His most famous work is probably Solaris [1961], made into two movies. [Soderbergh's rendition, unappetizingly and inaccurately presented on the cover of the latest printing, is more faithful but less poetic than Tarkovsky's long dream.] In His Master's Voice, we are also treated to a brief and partial exegesis:
Let us suppose that biological evolution could take a double path: it could create separate organisms, and then, from them, intelligent beings; or it could create, on the other branch, biospheres that were "nonintelligent" but highly organized -- [...] one that in the course of a very long development would master even nuclear energy[...], not in the way that we mastered bomb or reactor technology, but in the way that our bodies "mastered" metabolism.
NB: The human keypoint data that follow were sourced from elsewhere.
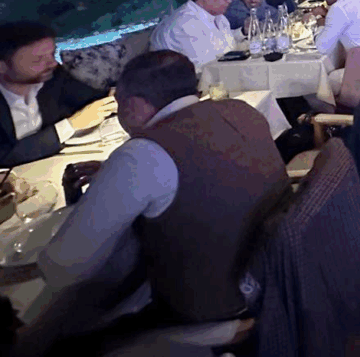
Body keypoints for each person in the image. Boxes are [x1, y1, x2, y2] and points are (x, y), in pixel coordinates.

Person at [22, 51, 289, 356]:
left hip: (210, 308)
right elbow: (212, 167)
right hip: (271, 280)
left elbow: (62, 268)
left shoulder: (141, 156)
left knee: (55, 339)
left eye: (119, 105)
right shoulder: (242, 111)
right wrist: (116, 175)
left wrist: (122, 172)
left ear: (134, 105)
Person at [0, 22, 113, 168]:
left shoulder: (52, 77)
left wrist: (117, 96)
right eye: (37, 60)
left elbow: (89, 99)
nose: (53, 63)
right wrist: (71, 125)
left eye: (52, 54)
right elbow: (5, 156)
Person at [150, 0, 237, 68]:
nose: (229, 0)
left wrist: (243, 32)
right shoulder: (185, 22)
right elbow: (204, 66)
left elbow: (226, 45)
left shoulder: (218, 17)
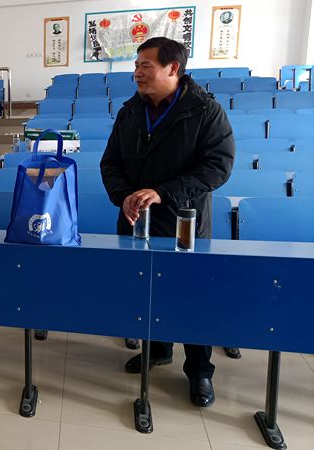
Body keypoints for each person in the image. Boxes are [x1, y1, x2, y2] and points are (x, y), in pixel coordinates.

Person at [100, 37, 235, 407]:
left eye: (145, 66)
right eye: (136, 66)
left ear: (173, 68)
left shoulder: (204, 111)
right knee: (145, 289)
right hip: (135, 219)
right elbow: (110, 163)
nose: (137, 73)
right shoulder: (130, 112)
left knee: (192, 296)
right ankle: (157, 349)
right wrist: (124, 196)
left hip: (184, 222)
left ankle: (199, 370)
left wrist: (162, 193)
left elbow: (218, 166)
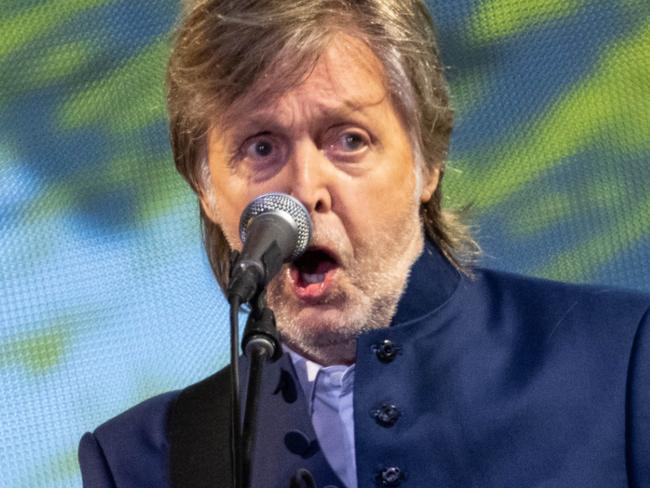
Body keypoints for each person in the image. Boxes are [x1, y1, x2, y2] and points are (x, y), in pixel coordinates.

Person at [78, 1, 650, 487]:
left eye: (349, 139)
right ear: (205, 187)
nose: (304, 189)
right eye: (260, 148)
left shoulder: (623, 361)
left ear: (428, 162)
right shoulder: (140, 460)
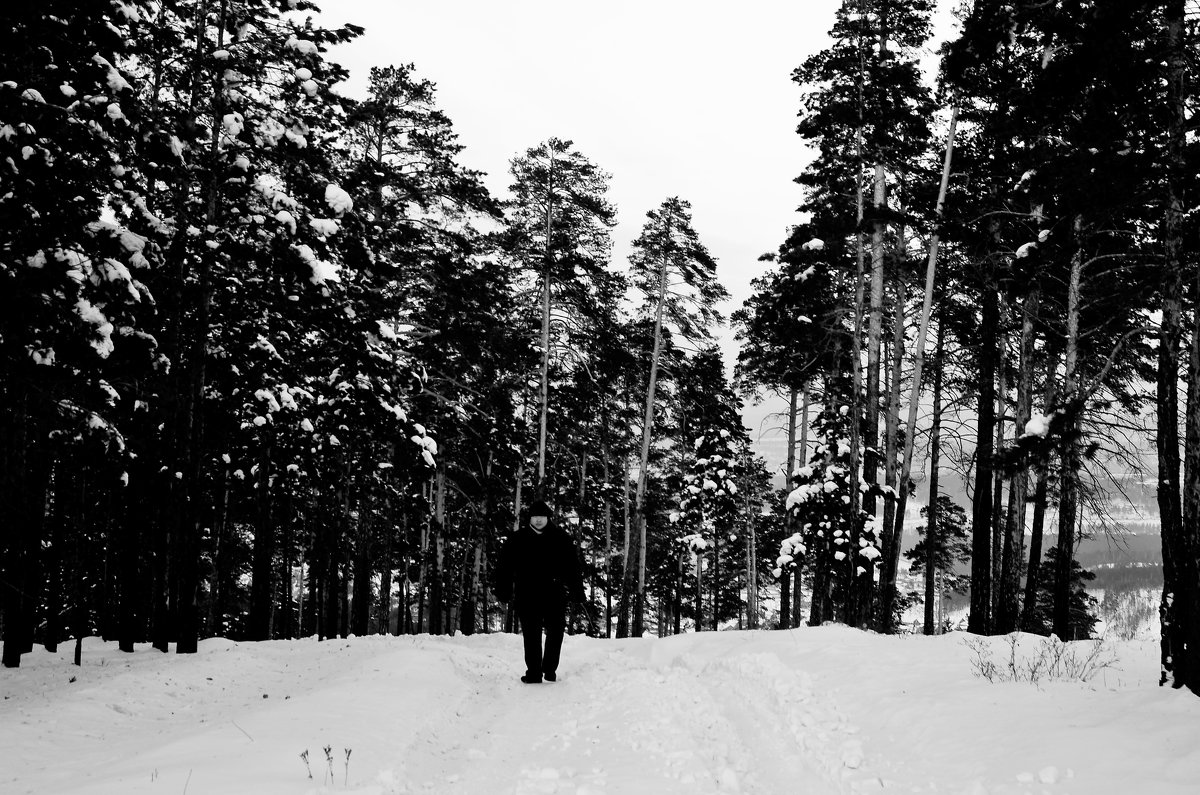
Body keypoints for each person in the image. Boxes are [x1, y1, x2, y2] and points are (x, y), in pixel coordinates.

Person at [494, 499, 586, 684]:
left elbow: (572, 567)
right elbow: (504, 566)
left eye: (541, 517)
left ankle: (549, 669)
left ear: (548, 518)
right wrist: (503, 590)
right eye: (535, 516)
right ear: (530, 518)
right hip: (527, 593)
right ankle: (534, 672)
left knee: (556, 632)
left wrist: (577, 591)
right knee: (531, 634)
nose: (538, 520)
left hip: (554, 593)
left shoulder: (561, 538)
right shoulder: (517, 539)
This is the merest fragment of Solaris, which also draws in the threads of Teilhard de Chardin's "Omega Point", of the meaning of identity [prefiguring today's science fiction puzzles about uploading], and of the process of scientific discovery.

Mr. Lem's intricate puzzles and tales of comic horror are given their freest rein in The Cyberiad, a loose collection of the adventures of the near-omnipotent "constructors" Klapaucius and Trurl. It is most famed for The Poem. Klapaucius says, of Trurl's Electronic Bard,
Have it compose a poem -- a poem about a haircut! But lofty, noble, tragic, timeless, full of love, treachery, retribution, quiet heroism in the face of certain doom! Six lines, cleverly rhymed, and every word beginning with the letter s!!
And [a feat shared with translator Michael Kandel] it does.

My own favorite is a short, earlier novel, The Invincible [sadly, out of print]. The most linear of these books, it nonetheless tells a story of staggering and alien imagination. Reading anything by Mr. Lem is a voyage, propelled by intricate hypotheses, toward the outer reaches of a vast and perhaps incomprehensible universe. These are not books of science fiction, but adventures in metaphysics, dramatically humanized voyages of epistemology.